## Work order
When you have gone through the records, report how many lines include "Secteur", giving the number and nothing more.

[Stored data entries]
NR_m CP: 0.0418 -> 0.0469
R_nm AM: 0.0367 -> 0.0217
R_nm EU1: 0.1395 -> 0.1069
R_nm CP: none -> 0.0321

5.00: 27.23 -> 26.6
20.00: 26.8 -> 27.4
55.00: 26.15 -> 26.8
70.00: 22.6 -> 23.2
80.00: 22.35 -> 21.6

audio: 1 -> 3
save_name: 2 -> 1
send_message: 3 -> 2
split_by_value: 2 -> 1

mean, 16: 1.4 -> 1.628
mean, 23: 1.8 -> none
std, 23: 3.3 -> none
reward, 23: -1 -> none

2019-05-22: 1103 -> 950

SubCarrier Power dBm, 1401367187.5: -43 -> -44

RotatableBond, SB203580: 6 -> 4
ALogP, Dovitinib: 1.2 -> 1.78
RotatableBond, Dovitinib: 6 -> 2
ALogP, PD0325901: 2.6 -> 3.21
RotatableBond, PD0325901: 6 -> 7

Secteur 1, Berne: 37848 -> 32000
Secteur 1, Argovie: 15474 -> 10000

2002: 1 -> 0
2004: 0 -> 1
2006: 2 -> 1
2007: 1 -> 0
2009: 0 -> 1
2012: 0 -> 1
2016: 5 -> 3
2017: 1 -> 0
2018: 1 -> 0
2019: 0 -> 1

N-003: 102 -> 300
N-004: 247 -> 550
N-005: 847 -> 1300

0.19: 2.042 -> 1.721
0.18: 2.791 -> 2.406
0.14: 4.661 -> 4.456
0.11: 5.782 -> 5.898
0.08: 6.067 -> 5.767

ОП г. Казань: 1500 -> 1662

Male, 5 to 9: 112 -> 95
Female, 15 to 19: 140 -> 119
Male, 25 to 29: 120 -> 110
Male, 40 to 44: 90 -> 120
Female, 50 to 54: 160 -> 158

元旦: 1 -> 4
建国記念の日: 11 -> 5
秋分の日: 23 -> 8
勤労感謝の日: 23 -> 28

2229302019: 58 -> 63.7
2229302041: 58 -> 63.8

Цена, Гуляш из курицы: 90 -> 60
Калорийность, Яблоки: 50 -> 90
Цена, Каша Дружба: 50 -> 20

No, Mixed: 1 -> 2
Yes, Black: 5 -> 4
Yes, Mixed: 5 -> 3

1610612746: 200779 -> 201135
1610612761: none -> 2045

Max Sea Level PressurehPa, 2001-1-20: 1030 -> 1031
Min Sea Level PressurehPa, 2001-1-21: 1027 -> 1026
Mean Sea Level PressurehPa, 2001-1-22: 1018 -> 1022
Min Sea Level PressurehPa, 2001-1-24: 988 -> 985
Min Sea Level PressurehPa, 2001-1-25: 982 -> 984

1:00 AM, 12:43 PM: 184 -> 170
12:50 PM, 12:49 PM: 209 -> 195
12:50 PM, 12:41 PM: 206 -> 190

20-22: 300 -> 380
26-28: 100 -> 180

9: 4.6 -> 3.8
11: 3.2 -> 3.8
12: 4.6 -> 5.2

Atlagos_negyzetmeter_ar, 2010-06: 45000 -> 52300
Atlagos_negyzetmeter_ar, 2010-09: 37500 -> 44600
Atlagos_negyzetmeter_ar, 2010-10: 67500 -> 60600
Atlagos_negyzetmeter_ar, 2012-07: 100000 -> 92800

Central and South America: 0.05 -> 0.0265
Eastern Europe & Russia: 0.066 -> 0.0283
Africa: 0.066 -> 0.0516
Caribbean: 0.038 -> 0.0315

## Reply
2